Please give nothing except the number of lines in the records below that include the word "histopathology".
>>>>
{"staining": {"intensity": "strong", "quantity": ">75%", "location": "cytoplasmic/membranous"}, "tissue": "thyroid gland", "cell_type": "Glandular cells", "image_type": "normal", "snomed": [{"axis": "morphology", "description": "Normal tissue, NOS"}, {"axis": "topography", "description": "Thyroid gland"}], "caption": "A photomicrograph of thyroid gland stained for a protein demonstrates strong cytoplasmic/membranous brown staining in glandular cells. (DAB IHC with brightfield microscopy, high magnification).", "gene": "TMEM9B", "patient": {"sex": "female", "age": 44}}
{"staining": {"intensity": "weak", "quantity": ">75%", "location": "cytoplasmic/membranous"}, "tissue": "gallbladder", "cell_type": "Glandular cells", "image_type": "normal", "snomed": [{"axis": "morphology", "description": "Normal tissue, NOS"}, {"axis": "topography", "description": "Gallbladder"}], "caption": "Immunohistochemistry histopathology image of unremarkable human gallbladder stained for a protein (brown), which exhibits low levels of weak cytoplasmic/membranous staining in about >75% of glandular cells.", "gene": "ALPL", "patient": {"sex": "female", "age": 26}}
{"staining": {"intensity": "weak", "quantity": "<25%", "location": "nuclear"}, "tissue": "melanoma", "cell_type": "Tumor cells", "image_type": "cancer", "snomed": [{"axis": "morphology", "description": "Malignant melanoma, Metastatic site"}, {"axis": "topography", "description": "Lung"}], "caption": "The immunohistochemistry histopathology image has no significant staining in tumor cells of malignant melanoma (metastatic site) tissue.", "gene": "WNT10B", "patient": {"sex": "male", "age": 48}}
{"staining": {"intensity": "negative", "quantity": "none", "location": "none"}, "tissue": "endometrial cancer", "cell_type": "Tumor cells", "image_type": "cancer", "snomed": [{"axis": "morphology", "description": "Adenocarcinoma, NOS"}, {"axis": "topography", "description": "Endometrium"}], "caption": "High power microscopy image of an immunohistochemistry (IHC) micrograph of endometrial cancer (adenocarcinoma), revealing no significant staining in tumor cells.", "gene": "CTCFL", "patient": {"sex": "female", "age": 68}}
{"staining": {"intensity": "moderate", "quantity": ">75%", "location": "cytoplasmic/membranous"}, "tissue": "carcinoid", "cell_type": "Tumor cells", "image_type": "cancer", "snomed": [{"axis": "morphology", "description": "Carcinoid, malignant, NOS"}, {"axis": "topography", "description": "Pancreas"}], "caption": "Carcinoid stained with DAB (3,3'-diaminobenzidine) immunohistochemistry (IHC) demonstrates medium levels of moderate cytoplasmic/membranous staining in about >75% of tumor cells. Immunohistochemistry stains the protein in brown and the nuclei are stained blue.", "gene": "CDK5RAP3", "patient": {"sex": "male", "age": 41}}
<<<<
Result of the exercise:
2